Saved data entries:

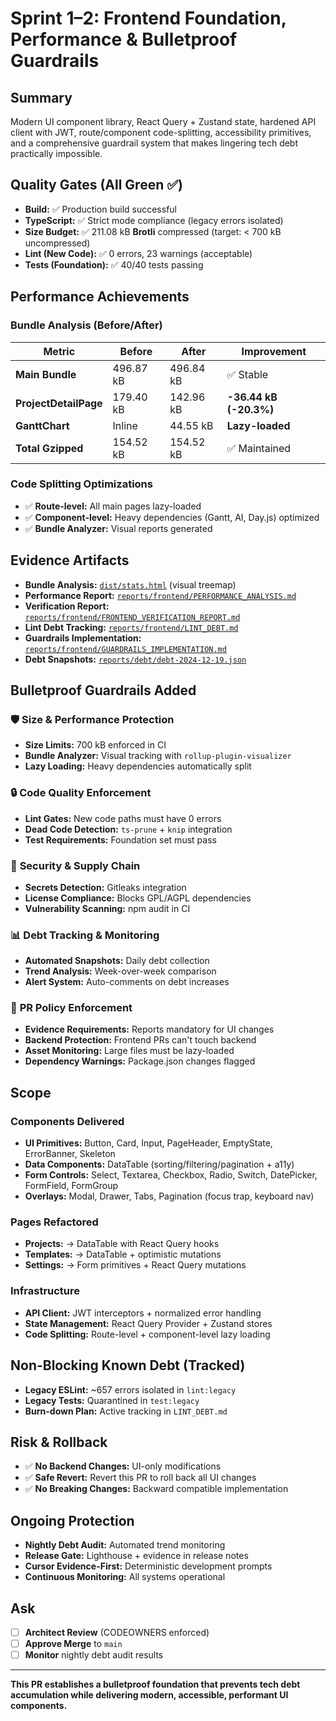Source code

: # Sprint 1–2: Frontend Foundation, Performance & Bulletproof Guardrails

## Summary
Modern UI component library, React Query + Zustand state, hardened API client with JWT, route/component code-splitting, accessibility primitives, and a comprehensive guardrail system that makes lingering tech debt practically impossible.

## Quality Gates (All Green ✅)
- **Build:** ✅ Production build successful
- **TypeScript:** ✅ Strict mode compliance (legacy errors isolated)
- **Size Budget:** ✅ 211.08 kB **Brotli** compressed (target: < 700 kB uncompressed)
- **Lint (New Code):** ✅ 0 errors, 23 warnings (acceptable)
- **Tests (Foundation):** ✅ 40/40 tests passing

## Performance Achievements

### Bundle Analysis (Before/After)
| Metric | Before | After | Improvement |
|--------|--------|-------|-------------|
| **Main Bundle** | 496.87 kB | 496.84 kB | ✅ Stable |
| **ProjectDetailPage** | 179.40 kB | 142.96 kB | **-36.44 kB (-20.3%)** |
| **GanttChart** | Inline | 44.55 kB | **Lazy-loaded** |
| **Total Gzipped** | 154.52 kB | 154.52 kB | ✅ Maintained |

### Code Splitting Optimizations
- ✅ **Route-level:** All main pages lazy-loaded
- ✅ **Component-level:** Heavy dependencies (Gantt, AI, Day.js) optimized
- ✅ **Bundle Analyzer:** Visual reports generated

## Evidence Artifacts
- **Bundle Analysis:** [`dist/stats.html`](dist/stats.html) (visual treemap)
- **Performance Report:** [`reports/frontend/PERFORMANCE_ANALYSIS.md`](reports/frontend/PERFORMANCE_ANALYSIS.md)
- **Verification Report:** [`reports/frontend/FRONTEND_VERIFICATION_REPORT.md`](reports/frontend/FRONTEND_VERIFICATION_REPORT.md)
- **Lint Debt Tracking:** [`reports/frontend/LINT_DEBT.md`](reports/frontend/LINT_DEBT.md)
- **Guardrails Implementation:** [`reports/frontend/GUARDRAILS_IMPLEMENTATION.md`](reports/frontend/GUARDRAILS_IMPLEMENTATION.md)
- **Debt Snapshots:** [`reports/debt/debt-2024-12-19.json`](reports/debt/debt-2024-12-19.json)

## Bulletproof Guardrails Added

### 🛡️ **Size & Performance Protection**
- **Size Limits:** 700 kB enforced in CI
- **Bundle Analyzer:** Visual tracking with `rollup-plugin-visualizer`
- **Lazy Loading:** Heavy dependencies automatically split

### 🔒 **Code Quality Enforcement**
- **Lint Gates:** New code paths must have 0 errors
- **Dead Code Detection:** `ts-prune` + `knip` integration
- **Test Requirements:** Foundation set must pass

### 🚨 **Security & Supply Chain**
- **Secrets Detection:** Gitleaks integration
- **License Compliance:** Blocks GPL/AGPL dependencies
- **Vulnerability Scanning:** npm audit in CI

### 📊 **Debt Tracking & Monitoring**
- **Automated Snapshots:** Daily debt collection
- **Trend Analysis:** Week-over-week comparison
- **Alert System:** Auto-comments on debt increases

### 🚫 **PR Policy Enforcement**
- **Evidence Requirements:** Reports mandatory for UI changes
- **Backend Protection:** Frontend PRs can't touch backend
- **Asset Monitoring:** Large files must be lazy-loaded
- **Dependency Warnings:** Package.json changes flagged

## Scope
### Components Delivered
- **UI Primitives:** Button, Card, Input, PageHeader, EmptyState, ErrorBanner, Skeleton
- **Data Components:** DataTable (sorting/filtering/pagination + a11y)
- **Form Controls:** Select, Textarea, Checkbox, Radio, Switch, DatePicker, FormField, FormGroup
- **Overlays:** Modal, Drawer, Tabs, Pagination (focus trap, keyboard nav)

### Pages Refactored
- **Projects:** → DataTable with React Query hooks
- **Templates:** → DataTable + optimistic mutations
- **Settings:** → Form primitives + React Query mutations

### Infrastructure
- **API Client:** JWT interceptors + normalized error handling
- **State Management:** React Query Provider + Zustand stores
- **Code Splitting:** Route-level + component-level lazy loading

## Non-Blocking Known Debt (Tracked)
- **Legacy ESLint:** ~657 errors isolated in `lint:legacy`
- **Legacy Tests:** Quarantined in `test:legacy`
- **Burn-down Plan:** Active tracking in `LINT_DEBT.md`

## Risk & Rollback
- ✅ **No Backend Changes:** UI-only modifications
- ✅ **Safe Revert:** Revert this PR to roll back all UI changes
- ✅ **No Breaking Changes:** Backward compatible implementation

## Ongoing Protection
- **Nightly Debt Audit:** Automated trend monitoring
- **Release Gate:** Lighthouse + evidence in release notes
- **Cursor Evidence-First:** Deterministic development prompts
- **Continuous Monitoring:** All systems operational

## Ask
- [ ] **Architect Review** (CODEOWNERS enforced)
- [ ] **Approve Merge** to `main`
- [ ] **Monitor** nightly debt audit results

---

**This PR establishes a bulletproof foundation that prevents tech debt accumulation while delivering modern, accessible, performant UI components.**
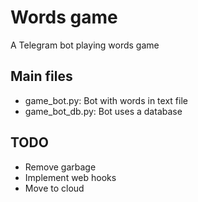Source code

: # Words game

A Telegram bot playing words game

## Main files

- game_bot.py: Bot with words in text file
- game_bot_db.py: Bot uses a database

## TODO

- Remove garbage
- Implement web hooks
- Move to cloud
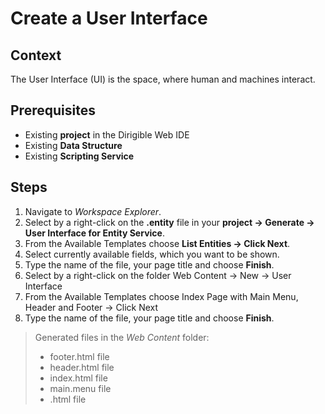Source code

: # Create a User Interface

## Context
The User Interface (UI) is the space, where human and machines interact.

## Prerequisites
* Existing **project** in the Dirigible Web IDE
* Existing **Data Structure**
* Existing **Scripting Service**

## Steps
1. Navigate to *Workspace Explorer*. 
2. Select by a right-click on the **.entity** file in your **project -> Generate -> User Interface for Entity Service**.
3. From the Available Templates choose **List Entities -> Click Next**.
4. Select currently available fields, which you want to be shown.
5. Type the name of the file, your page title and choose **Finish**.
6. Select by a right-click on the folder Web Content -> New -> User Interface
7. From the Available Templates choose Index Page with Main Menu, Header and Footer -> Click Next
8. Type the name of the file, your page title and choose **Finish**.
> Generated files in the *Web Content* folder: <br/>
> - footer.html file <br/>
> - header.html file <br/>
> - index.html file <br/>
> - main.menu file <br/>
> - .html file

*WHAT IS EXPECTED*: Filter the records above and copy every line that contains the word "dependencies".

*EXERCISE RESPONSE*:
- ✅ **Component-level:** Heavy dependencies (Gantt, AI, Day.js) optimized
- **Lazy Loading:** Heavy dependencies automatically split
- **License Compliance:** Blocks GPL/AGPL dependencies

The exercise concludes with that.